Extracted text:
Friday, May 29, 2020

Other Voices Weigh In On Trump's Authoritarian Idiocy

The despicable degenerate demagogue  has evidently tried to issue an "executive order" not worth the cost of the paper it's written on to rein in social media like Twitter. This because the social media platform flagged the Maggot-in-Chief's lies about mail voting.  Here are some other voices weighing in on the latest chapter of this animated pestilence and his efforts at strong man rule. And more basis for terminating his sorry ass in November.


by Cody Fenwick | May 29, 2020 - 7:11am | permalink


While President Donald Trump’s signing of an executive order on Thursday supposedly trying to rein in overly partisan social media companies is being covered by many outlets as a policy story, this framing is deeply misleading. Though the policy details are relevant, this isn’t about policy. This is about the president throwing a fit.


Twitter took the unprecedented move on Wednesday of appending a mild fact-check to Trump’s lies about California’s initiative to let people access vote-by-mail options. 

Nevertheless, with this mild and equivocal admonishment from Twitter, Trump exploded. Many attributed his outburst to anger, though it may be at least as plausible that he was embarrassed to be called out so directly for his lies — and on Twitter, where he has spent so much time establishing his brand, of all places.


Essentially, the idea behind the order was to reverse the section of federal law that allows social media platforms to avoid liability for the claims made by their users. Trump and other conservatives like to say that if a social media platform makes any content moderation decisions, it is, therefore, acting as a publisher rather than a platform, and so it should be held responsible for whatever it prints the way a news outlet is.

But this isn’t what the law actually says, so any effort to enforce the order will likely be challenged in court.

Mike Masnick of Techdirt explained:

To be clear: the executive order is nonsense. You can’t overrule the law by executive order, nor can you ignore the Constitution. This executive order attempts to do both. It’s also blatantly anti-free speech, anti-private property, pro-big government — which is only mildly amusing, given that Trump and his sycophantic followers like to insist they’re the opposite of all of those things. But also, because the executive order only has limited power, there’s a lot of huffing and puffing in there for very little actual things that the administration can do. It’s very much written in a way to make Trump’s fans think he’s done something to attack social media companies, but the deeper you dig, the more nothingness you find.

Assignment: Update the post about Trump's social media order, starting with "Friday, May 29, 2020" and going on through "ass in November.", so that "the social network" stands wherever "Twitter" appears.

Extracted material:
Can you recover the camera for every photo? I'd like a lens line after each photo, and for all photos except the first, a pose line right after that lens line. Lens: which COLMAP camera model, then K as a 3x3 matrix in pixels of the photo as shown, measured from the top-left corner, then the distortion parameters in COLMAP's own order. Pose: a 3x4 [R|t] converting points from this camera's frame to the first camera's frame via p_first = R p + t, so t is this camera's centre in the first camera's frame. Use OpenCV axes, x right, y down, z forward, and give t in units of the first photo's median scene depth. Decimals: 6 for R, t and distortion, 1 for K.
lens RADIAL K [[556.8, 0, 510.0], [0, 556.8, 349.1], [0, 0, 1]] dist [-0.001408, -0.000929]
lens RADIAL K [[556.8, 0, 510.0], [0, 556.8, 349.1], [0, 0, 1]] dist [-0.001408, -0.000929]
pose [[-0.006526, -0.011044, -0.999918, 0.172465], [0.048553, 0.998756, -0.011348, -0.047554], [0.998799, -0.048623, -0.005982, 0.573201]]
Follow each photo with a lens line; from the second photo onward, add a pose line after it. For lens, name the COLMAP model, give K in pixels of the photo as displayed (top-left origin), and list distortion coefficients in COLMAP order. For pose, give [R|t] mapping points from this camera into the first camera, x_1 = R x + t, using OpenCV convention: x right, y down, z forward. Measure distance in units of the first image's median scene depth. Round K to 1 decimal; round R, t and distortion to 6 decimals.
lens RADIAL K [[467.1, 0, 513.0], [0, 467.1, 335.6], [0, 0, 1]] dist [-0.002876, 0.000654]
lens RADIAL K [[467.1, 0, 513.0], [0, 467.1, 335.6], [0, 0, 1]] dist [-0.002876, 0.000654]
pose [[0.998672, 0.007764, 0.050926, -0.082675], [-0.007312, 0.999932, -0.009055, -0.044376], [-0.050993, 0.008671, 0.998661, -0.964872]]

Solution for this task:
Friday, May 29, 2020

Other Voices Weigh In On Trump's Authoritarian Idiocy

The despicable degenerate demagogue  has evidently tried to issue an "executive order" not worth the cost of the paper it's written on to rein in social media like the social network. This because the social media platform flagged the Maggot-in-Chief's lies about mail voting.  Here are some other voices weighing in on the latest chapter of this animated pestilence and his efforts at strong man rule. And more basis for terminating his sorry ass in November.